• **DIRECTIONS FOR THIS TASK**:
Report the count of lines below in which the string "sempre" occurs; include nothing else.

[Saved data entries]
◇ ◇ ◇ ◇ ◇ ◇ ◇
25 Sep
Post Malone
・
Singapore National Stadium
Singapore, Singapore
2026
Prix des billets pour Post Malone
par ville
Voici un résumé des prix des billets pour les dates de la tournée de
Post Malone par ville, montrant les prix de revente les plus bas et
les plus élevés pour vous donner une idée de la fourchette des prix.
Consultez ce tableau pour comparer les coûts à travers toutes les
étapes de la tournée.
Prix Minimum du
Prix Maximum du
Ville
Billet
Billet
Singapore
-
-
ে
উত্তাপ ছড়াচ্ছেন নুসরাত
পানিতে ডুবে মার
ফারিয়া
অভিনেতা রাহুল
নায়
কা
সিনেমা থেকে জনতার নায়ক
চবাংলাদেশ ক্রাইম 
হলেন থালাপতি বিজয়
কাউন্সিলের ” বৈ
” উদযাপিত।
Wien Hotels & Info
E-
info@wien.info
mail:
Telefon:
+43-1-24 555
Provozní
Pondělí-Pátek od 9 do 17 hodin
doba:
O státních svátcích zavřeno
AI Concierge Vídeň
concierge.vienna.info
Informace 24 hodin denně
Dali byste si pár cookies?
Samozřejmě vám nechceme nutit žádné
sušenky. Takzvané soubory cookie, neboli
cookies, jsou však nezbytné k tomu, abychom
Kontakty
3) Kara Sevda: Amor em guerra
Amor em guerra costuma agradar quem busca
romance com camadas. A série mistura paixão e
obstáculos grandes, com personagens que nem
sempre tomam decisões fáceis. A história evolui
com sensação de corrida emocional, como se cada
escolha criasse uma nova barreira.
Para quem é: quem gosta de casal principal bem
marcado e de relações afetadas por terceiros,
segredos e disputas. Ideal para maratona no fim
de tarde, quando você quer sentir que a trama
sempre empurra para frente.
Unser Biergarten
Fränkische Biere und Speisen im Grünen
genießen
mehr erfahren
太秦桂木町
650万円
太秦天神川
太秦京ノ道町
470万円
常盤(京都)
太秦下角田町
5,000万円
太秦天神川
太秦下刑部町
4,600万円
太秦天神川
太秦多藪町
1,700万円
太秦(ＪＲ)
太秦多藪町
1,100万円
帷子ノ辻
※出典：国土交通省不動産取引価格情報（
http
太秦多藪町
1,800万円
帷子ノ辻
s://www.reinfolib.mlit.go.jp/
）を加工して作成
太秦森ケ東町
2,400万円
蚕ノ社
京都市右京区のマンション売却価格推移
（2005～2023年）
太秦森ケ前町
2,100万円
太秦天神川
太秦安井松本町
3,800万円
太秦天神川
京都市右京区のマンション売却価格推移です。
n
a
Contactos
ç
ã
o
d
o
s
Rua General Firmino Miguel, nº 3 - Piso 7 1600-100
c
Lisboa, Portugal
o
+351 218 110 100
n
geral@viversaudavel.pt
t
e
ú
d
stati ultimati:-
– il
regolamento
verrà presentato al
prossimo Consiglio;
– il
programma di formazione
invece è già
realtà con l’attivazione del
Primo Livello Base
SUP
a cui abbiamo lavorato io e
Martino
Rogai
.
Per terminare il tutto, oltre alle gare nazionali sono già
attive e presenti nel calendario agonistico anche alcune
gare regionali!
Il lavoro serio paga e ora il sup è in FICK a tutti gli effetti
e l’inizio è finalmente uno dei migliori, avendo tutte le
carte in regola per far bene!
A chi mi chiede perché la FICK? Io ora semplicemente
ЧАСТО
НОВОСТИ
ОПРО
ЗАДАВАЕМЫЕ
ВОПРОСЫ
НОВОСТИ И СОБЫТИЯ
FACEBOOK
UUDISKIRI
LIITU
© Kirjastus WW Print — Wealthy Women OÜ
◇ ◇ ◇ ◇ ◇ ◇ ◇
• **RESULT**:
2